Le mythe de l'âme sœur : une fable platonicienne
Tout a commencé par une fable. Il y a longtemps, nous dit Platon, nous étions des êtres complets, avec quatre bras, quatre jambes et deux visages. Mais un jour, Zeus nous a séparés en deux. Et nous voilà, depuis lors, comme amputés, à chercher désespérément notre moitié. Et disons-le, à se rendre compte qu’on ne l’a pas trouvée. Spoiler, pour ceux qui cherchent encore : elle n’existe pas.
Les plus romantiques d’entre nous n’en démordent pas et continuent de croire à cette fable. C’est alors que les mathématiques froides viennent définitivement trancher le débat. Dans son livre à succès Et si ? (traduit et édité chez Flammarion en 2015), l’ingénieur et vulgarisateur de génie Randall Munroe a pris au sérieux le mythe de l’âme sœur et s’est tout simplement demandé : est-ce possible que chacun ait une moitié à disposition ?
Votre moitié est probablement morte
Supposons, dit-il, que chaque être humain ait une âme sœur unique, tirée au hasard parmi tous les humains ayant jamais existé. Première mauvaise nouvelle : « Une centaine de milliards d’humains ont vécu sur Terre, mais seulement sept milliards sont en vie aujourd’hui (en 2014, NDLR) – ce qui donne à la condition humaine un taux de mortalité de 93 % ». Autrement dit, si votre âme sœur est choisie au hasard dans l’ensemble de l’humanité passée et présente, vous avez neuf chances sur dix de tomber amoureux d’un squelette. Romantique.
Puis, Munroe concède : admettons que votre âme sœur soit vivante en même temps que vous. Et qu’elle ait à peu près votre âge. Cela réduit le bassin à environ 500 millions de candidats potentiels.
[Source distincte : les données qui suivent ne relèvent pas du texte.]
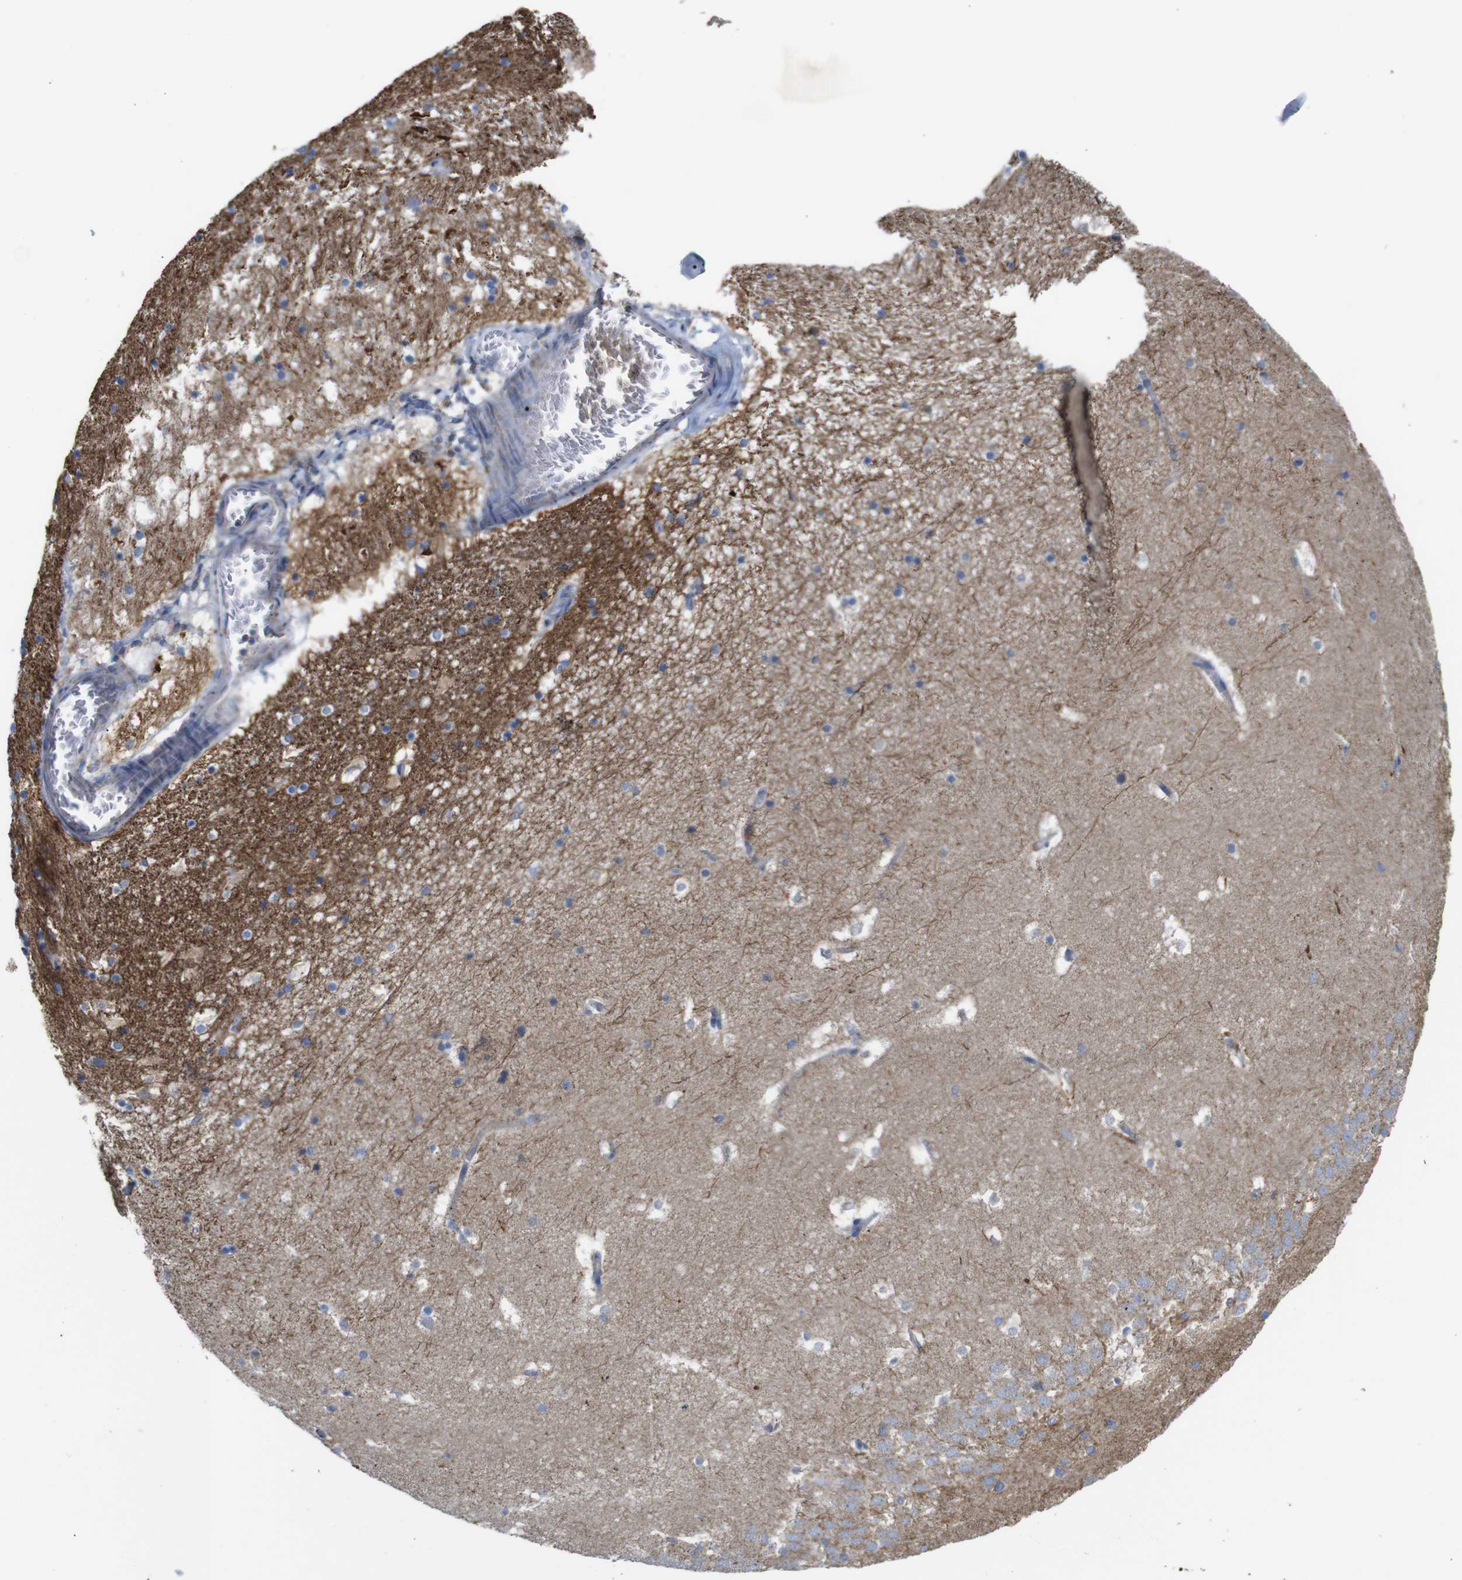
{"staining": {"intensity": "weak", "quantity": "<25%", "location": "cytoplasmic/membranous"}, "tissue": "hippocampus", "cell_type": "Glial cells", "image_type": "normal", "snomed": [{"axis": "morphology", "description": "Normal tissue, NOS"}, {"axis": "topography", "description": "Hippocampus"}], "caption": "Glial cells are negative for brown protein staining in benign hippocampus.", "gene": "PDCD1LG2", "patient": {"sex": "male", "age": 45}}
Reste à les rencontrer. Et c’est là que ça devient absurde.
Munroe pose alors une hypothèse (volontairement généreuse) : nous établirions un contact visuel avec « quelques dizaines de nouveaux inconnus par jour ». Sur une vie entière, cela représenterait environ 50 000 personnes. Face à 500 millions d’âmes sœurs potentielles, la probabilité de tomber sur la bonne est d’environ une sur dix mille. Bref, c’est quasi impossible. Il conclut : « Un monde d’âmes sœurs aléatoires serait un monde solitaire. Espérons que ce n’est pas celui dans lequel nous vivons. »
Le piège psychologique de l'âme sœur
Mais laissons Munroe ranger ses équations. Car le problème de cette persistance du mythe de l’âme sœur est aussi psychologique. Et c’est là qu’entre en scène Jason Carroll, professeur spécialiste du mariage et de la famille à l’université Brigham Young, à Provo, dans l’Utah. Lui s’intéresse surtout au coût de cette croyance. Ses conclusions, compilées dans le rapport The Soulmate Trap (« Le piège de l’âme sœur », en français) sont le fruit de décennies de recherche sur les couples. Et elles sont, à leur manière, aussi impitoyables que les calculs de Munroe.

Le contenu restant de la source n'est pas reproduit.